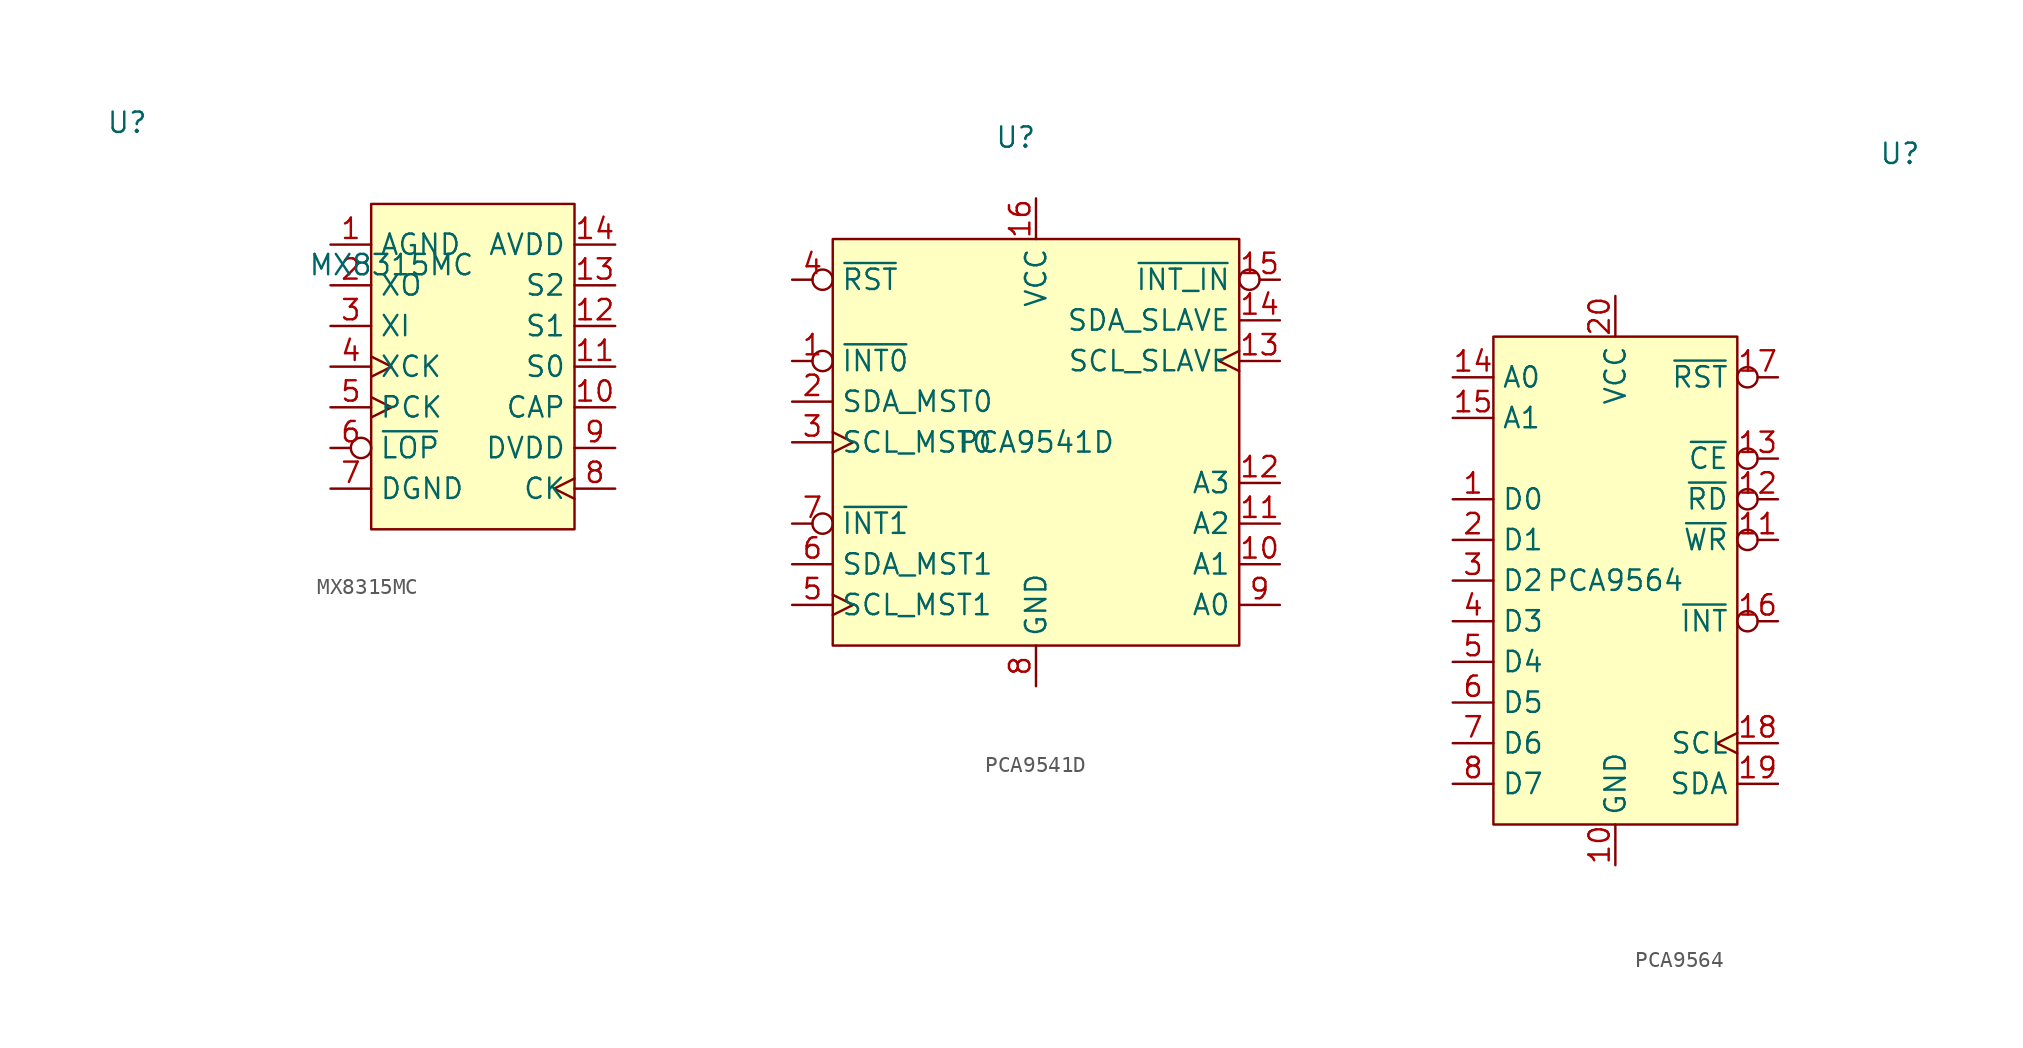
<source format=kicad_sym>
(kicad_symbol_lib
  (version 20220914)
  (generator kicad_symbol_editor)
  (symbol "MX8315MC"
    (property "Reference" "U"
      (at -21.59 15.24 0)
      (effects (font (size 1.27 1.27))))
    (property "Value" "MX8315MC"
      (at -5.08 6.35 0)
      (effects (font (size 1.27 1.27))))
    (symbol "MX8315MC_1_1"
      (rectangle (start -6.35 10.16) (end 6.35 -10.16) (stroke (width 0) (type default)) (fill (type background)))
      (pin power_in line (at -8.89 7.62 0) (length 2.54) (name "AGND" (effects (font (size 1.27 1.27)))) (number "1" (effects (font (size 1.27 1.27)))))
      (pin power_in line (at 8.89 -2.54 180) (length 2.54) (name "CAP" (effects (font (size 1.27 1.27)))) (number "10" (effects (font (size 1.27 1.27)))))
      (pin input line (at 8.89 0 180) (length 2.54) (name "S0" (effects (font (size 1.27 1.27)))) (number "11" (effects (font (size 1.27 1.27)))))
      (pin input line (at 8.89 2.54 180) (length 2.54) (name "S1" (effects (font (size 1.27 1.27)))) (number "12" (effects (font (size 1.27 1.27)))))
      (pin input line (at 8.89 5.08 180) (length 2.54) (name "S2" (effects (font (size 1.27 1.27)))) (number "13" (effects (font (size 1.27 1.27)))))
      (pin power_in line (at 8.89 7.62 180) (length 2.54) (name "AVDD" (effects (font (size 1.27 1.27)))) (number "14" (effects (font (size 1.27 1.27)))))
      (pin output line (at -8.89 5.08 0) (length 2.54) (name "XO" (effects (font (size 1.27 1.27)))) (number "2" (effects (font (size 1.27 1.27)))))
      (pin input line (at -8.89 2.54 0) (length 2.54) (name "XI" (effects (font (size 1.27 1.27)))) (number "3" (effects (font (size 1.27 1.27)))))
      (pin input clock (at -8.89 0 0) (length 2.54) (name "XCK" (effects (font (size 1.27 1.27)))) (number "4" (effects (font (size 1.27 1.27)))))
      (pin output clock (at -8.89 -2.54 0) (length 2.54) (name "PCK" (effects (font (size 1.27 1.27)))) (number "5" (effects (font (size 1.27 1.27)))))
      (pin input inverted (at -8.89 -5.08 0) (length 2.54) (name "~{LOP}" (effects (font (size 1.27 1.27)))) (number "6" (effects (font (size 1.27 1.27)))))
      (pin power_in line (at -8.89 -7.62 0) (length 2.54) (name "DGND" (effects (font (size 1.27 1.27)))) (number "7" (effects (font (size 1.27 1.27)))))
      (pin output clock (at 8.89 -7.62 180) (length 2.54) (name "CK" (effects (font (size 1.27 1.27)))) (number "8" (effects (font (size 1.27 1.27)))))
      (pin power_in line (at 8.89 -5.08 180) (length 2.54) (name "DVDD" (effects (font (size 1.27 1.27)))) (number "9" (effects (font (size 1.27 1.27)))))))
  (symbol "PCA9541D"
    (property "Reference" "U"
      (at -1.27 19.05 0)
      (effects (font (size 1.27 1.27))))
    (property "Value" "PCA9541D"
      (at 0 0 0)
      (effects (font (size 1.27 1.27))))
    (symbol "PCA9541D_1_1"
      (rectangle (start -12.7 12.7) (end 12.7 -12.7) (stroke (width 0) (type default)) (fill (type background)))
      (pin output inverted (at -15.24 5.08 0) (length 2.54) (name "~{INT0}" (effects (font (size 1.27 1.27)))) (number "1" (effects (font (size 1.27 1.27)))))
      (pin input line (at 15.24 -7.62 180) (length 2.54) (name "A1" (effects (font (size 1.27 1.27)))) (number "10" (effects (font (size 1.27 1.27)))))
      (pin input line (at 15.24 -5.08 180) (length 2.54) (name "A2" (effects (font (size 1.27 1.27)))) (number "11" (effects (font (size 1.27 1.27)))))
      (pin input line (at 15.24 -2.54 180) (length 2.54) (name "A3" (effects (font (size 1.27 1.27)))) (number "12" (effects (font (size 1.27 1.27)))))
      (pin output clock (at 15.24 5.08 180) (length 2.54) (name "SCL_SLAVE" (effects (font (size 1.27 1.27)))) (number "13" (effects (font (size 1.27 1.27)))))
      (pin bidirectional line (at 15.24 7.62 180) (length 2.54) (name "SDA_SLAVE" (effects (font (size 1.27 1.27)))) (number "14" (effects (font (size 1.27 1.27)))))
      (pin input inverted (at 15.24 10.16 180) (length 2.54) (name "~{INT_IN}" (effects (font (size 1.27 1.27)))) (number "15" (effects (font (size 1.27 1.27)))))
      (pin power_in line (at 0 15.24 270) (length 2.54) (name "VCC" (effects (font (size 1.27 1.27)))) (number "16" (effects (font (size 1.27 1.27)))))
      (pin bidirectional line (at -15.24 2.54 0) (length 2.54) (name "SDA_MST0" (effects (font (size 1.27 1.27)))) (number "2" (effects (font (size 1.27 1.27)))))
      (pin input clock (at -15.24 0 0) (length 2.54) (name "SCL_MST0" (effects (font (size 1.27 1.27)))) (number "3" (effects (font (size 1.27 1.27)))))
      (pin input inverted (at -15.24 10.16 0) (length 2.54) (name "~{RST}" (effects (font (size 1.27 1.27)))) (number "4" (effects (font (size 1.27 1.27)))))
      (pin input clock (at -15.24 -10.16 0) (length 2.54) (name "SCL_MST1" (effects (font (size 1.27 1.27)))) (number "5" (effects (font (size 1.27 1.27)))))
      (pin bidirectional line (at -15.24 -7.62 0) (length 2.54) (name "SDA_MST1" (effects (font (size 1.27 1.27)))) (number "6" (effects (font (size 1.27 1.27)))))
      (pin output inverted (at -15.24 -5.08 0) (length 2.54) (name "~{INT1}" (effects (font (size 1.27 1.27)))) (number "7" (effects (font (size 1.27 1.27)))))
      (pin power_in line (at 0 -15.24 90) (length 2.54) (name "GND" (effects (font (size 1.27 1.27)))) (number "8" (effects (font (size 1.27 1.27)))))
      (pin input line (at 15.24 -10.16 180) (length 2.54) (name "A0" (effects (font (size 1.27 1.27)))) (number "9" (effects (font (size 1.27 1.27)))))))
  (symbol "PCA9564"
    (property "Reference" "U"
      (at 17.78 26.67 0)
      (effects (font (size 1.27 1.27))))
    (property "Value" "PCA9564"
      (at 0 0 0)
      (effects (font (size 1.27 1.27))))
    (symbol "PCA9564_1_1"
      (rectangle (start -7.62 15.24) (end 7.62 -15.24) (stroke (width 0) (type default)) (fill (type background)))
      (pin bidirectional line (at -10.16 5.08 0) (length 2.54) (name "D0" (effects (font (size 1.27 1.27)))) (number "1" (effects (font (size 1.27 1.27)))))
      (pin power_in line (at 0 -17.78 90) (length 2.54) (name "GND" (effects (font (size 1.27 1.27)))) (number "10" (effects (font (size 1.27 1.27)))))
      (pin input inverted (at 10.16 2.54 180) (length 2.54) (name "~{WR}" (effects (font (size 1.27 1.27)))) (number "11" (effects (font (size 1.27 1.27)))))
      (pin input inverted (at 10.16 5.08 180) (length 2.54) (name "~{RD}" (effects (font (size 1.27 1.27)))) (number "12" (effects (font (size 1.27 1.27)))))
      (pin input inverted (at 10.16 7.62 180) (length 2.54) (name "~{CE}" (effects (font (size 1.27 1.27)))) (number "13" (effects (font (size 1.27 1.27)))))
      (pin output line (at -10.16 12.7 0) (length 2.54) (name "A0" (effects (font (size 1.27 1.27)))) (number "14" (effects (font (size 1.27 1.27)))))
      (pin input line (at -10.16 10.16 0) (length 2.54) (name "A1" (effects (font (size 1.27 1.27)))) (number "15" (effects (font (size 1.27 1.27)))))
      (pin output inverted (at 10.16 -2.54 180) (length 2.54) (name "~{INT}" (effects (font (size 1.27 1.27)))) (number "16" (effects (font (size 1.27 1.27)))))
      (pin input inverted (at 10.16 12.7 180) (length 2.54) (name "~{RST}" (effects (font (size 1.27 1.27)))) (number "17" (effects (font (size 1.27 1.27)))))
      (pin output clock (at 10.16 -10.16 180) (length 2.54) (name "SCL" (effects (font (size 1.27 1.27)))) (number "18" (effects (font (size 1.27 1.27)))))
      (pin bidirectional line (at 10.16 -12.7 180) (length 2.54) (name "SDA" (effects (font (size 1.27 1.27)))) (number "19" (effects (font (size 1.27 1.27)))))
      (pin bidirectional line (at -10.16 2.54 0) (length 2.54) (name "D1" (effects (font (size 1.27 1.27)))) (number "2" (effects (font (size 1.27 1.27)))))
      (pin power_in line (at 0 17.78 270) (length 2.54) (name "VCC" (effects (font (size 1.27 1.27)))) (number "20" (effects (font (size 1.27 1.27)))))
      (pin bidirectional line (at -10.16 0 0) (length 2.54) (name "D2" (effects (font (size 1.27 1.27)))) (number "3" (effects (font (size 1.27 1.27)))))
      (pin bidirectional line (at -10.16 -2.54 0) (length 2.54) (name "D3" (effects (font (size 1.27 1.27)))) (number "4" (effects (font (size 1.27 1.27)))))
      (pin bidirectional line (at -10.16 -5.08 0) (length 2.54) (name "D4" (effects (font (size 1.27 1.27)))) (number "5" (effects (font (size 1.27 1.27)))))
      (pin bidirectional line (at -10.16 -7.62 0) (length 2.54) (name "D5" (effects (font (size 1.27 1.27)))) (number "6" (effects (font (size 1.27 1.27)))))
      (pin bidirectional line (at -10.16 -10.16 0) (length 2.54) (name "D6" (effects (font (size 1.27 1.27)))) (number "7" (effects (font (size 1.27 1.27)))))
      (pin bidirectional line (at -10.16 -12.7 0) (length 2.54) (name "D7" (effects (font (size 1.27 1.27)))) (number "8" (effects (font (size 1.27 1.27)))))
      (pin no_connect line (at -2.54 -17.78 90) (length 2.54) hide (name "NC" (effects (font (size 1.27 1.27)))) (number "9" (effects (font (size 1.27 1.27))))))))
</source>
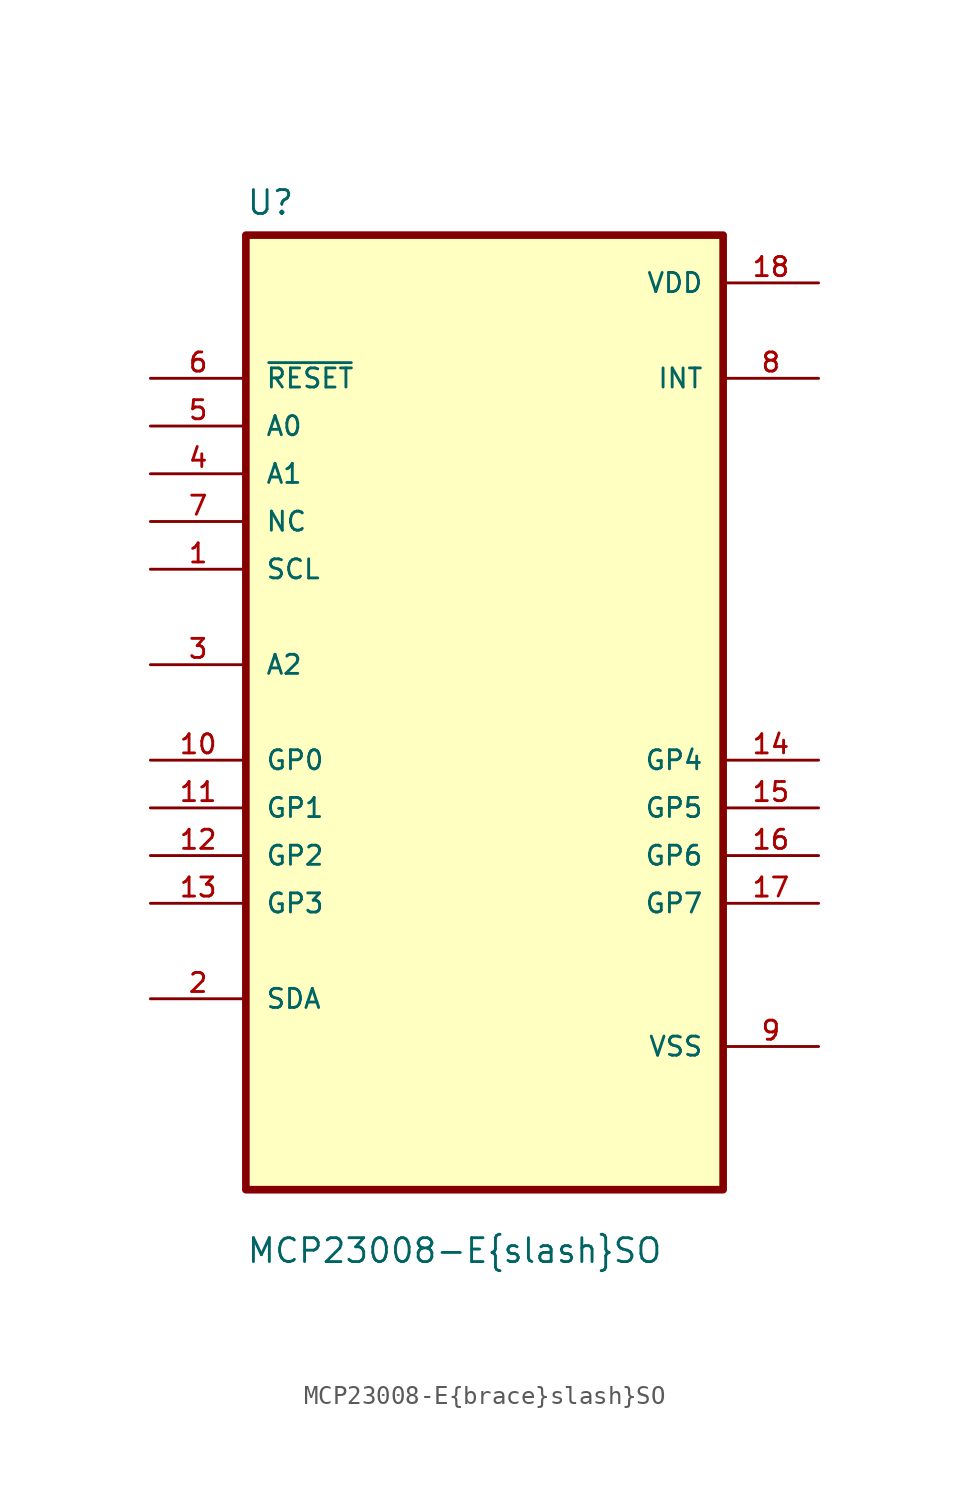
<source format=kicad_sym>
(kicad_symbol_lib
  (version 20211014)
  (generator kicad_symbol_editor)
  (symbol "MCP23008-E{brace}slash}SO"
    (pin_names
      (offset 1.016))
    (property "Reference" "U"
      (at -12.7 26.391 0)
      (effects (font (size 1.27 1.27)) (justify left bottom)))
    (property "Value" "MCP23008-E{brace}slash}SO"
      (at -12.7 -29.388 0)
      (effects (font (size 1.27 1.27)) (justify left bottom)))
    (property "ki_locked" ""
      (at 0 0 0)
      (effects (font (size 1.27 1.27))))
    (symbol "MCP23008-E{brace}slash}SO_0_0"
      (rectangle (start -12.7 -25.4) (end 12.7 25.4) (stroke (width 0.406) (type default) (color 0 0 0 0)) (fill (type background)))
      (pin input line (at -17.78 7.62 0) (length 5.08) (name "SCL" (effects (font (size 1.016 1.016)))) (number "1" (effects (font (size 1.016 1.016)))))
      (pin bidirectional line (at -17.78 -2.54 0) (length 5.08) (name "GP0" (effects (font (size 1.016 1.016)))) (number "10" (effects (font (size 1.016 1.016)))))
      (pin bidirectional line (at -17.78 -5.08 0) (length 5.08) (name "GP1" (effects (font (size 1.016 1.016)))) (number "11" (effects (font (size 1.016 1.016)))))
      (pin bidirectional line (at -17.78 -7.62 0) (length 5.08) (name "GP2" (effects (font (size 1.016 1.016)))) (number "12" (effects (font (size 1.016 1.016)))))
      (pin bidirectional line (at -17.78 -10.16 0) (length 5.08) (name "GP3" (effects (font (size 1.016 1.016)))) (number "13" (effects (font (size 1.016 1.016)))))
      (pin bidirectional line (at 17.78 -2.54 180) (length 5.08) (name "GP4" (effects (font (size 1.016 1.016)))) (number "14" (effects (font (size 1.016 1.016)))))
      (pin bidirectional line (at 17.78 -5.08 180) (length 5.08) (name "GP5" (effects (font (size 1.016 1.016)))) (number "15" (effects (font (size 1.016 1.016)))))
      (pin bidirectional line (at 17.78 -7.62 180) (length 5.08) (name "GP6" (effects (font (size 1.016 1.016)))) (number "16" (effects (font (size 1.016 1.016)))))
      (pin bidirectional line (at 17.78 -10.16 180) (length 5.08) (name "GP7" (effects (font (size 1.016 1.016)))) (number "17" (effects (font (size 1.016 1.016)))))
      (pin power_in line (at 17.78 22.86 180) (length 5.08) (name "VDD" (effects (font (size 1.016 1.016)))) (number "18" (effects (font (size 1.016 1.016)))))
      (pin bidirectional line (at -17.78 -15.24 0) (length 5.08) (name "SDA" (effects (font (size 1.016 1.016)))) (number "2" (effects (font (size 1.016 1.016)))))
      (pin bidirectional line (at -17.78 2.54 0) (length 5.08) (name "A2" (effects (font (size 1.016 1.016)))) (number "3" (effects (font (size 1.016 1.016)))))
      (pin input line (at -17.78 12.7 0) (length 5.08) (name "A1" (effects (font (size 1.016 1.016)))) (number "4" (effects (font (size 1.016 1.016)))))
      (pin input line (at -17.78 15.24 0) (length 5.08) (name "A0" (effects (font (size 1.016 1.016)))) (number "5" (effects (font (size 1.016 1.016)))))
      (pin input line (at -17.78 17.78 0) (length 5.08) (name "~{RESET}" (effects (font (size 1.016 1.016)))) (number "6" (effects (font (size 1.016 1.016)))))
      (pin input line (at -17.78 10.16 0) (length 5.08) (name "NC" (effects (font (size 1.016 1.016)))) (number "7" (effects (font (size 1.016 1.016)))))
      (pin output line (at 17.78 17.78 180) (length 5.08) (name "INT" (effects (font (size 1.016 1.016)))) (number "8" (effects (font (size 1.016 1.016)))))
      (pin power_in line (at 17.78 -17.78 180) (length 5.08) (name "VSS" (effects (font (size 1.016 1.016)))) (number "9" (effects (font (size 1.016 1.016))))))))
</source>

* _TASK INSTRUCTIONS_:
Starting at the line that has "(at -12.7 26.391 0)" in the records above, restate word for word every line until the one that has "(pin input line (at -17.78 7.62", and include that one as well.

* _RESULT_:
      (at -12.7 26.391 0)
      (effects (font (size 1.27 1.27)) (justify left bottom)))
    (property "Value" "MCP23008-E{brace}slash}SO"
      (at -12.7 -29.388 0)
      (effects (font (size 1.27 1.27)) (justify left bottom)))
    (property "ki_locked" ""
      (at 0 0 0)
      (effects (font (size 1.27 1.27))))
    (symbol "MCP23008-E{brace}slash}SO_0_0"
      (rectangle (start -12.7 -25.4) (end 12.7 25.4) (stroke (width 0.406) (type default) (color 0 0 0 0)) (fill (type background)))
      (pin input line (at -17.78 7.62 0) (length 5.08) (name "SCL" (effects (font (size 1.016 1.016)))) (number "1" (effects (font (size 1.016 1.016)))))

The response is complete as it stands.